▶ [TASK PROMPT]
Go to the line with "index dip: (153, 189)" in the entries below and write out every line from there through the line with "middle pip: (349, 251)", exactly and without pictures.
** Opening TASK DATA block **
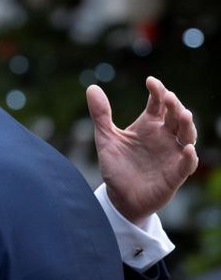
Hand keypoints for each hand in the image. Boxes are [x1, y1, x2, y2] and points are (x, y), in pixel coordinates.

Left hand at [86, 76, 197, 225]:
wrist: (119, 197)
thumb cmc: (117, 167)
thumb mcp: (106, 139)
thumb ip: (101, 115)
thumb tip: (91, 87)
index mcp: (149, 125)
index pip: (158, 103)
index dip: (157, 91)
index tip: (150, 81)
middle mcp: (164, 137)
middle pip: (175, 116)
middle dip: (175, 106)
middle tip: (169, 97)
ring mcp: (172, 154)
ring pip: (187, 136)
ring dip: (187, 125)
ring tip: (184, 114)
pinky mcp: (175, 174)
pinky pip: (187, 164)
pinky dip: (189, 157)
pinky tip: (188, 149)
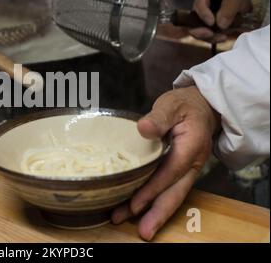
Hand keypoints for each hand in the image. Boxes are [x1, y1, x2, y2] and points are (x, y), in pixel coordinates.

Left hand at [111, 86, 220, 240]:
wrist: (201, 108)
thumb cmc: (184, 105)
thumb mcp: (171, 104)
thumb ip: (159, 117)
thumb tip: (144, 128)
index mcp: (191, 146)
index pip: (170, 172)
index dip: (153, 189)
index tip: (135, 204)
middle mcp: (192, 163)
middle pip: (175, 193)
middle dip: (157, 214)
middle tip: (142, 232)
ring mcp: (187, 170)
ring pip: (173, 196)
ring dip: (155, 213)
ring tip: (139, 229)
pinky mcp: (179, 172)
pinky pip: (169, 190)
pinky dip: (156, 202)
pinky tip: (139, 210)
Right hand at [190, 0, 251, 42]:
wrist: (243, 8)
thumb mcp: (236, 0)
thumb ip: (229, 9)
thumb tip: (220, 24)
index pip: (199, 5)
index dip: (203, 14)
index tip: (211, 22)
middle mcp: (200, 10)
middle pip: (193, 22)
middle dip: (200, 31)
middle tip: (210, 34)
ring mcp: (202, 22)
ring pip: (199, 32)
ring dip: (209, 37)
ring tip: (222, 37)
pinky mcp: (208, 30)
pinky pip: (207, 37)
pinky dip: (215, 39)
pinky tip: (224, 38)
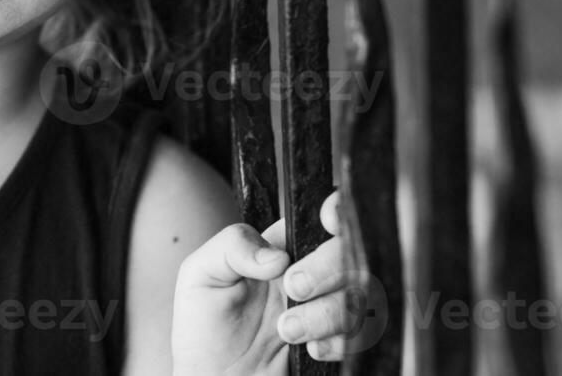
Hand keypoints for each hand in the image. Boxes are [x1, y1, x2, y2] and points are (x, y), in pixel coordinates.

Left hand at [170, 190, 362, 373]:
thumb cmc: (204, 329)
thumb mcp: (199, 275)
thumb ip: (231, 247)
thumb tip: (278, 255)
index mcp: (283, 247)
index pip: (323, 216)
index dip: (336, 212)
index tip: (328, 222)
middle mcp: (311, 273)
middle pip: (349, 251)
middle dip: (327, 270)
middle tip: (292, 290)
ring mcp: (326, 308)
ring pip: (360, 295)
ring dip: (326, 314)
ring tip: (286, 331)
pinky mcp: (336, 342)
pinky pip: (361, 336)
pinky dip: (337, 343)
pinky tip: (309, 349)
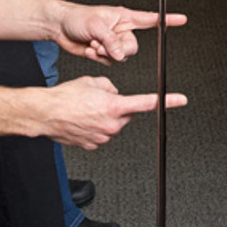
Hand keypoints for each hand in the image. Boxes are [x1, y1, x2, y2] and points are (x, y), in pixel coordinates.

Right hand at [39, 76, 187, 149]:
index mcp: (115, 106)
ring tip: (86, 110)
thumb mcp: (92, 81)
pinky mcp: (94, 145)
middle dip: (118, 107)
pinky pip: (101, 134)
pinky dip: (95, 127)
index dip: (167, 101)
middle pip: (126, 114)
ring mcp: (103, 137)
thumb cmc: (65, 96)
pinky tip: (82, 120)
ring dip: (105, 117)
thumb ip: (110, 86)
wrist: (46, 113)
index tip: (180, 100)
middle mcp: (112, 124)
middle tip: (99, 100)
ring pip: (113, 124)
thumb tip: (114, 92)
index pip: (147, 103)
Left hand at [55, 4, 187, 63]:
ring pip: (122, 57)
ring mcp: (113, 42)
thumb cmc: (76, 17)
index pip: (150, 18)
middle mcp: (121, 30)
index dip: (167, 19)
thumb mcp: (95, 26)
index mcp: (123, 17)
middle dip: (118, 49)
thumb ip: (111, 41)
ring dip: (106, 54)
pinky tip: (90, 51)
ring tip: (93, 45)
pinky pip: (110, 62)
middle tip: (104, 45)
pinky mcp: (104, 52)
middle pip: (133, 47)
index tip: (182, 19)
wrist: (59, 27)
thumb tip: (121, 54)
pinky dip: (100, 58)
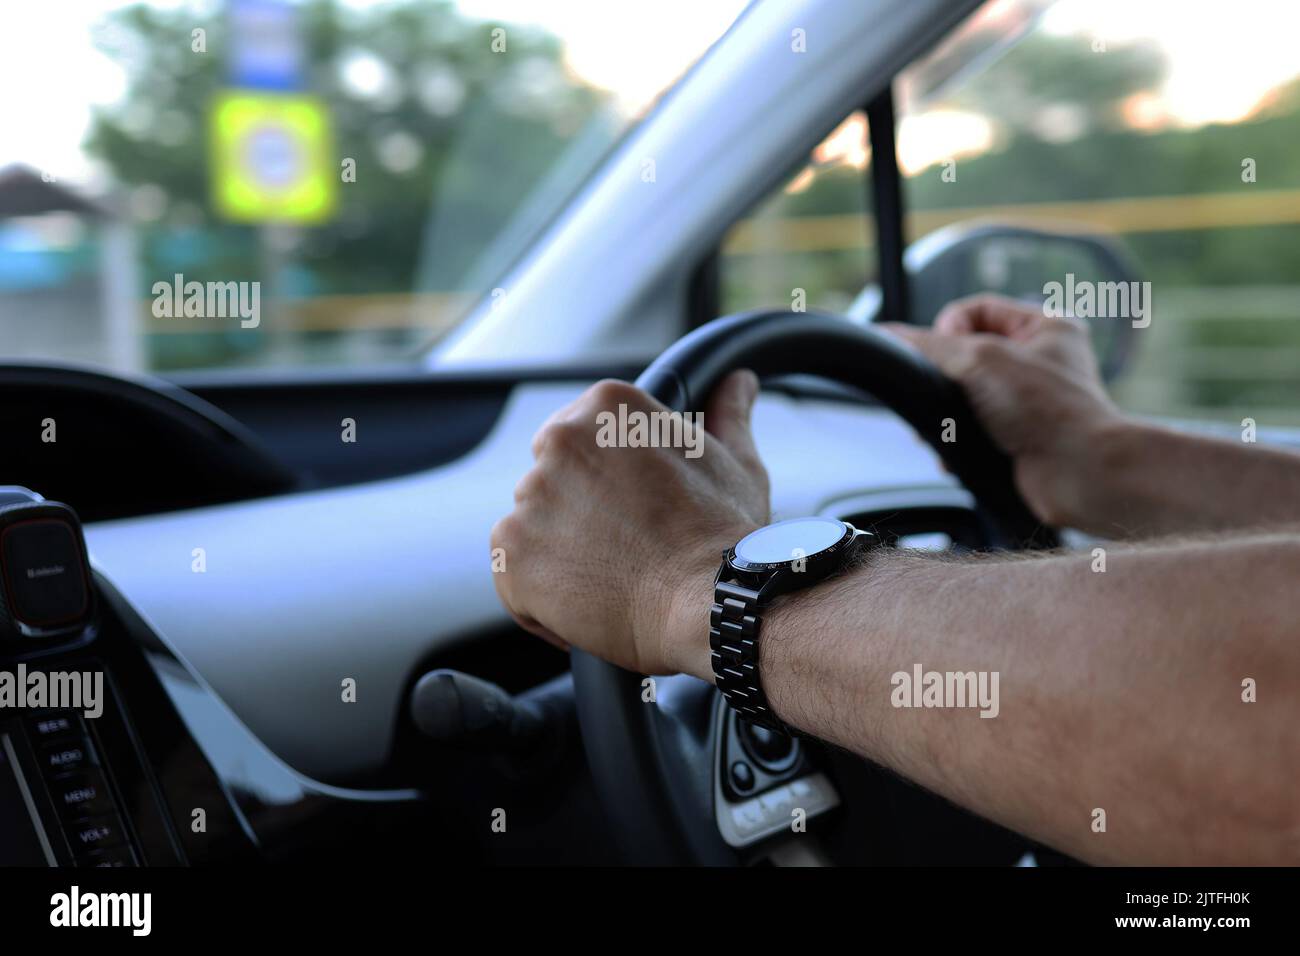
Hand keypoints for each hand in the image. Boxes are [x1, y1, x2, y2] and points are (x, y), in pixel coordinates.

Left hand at [490, 371, 768, 678]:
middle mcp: (560, 440)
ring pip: (533, 527)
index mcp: (607, 406)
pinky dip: (541, 596)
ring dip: (562, 554)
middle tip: (628, 547)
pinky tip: (589, 603)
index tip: (633, 509)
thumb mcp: (735, 464)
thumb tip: (737, 383)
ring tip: (614, 578)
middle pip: (552, 481)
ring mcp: (530, 495)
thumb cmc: (724, 536)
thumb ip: (727, 415)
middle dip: (580, 514)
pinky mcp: (511, 550)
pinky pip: (513, 574)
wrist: (708, 600)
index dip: (605, 483)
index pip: (579, 439)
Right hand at [883, 294, 1126, 526]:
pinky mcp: (1017, 437)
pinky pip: (970, 429)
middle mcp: (1039, 361)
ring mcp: (1028, 401)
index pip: (976, 308)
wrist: (1080, 475)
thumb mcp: (980, 361)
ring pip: (963, 395)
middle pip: (965, 353)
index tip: (945, 353)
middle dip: (942, 378)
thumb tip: (887, 335)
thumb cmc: (1049, 411)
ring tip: (945, 429)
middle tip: (941, 394)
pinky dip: (956, 440)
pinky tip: (954, 453)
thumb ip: (928, 345)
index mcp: (1045, 327)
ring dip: (945, 413)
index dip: (950, 326)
** Closing TASK DATA block **
▶ [EXERCISE RESULT]
index dip: (153, 189)
index tip: (135, 204)
middle mcp: (192, 163)
middle pip: (175, 193)
middle dip: (157, 214)
middle tip: (142, 232)
ring mcp: (187, 170)
ring pip: (173, 196)
ring dip: (155, 213)
ring tip: (139, 229)
pinky mcp: (179, 172)
pinky pip: (169, 190)
pinky dip: (156, 202)
pinky tip: (139, 210)
Right hand at [190, 0, 251, 42]:
wrist: (243, 8)
thumb mcp: (236, 0)
thumb ip: (229, 9)
thumb tip: (220, 24)
index pip: (199, 5)
index dip: (203, 14)
index tip: (211, 22)
middle mcp: (200, 10)
middle pip: (193, 22)
middle dip: (200, 31)
middle tip: (210, 34)
ring mcp: (202, 22)
ring pip: (199, 32)
ring dip: (209, 37)
ring tip: (222, 37)
pinky mcp: (208, 30)
pinky pip: (207, 37)
pinky dip: (215, 39)
pinky tip: (224, 38)
Hand keypoints for each hand in the image. Boxes are [x1, y1, x2, y2] and points are (x, y), in pixel coordinates.

Left hand at [170, 190, 362, 373]:
thumb cmc: (204, 329)
thumb mcp: (199, 275)
thumb ip: (231, 247)
thumb tip: (278, 255)
index mcp: (283, 247)
index pip: (323, 216)
index dip: (336, 212)
index tip: (328, 222)
middle mcp: (311, 273)
middle pip: (349, 251)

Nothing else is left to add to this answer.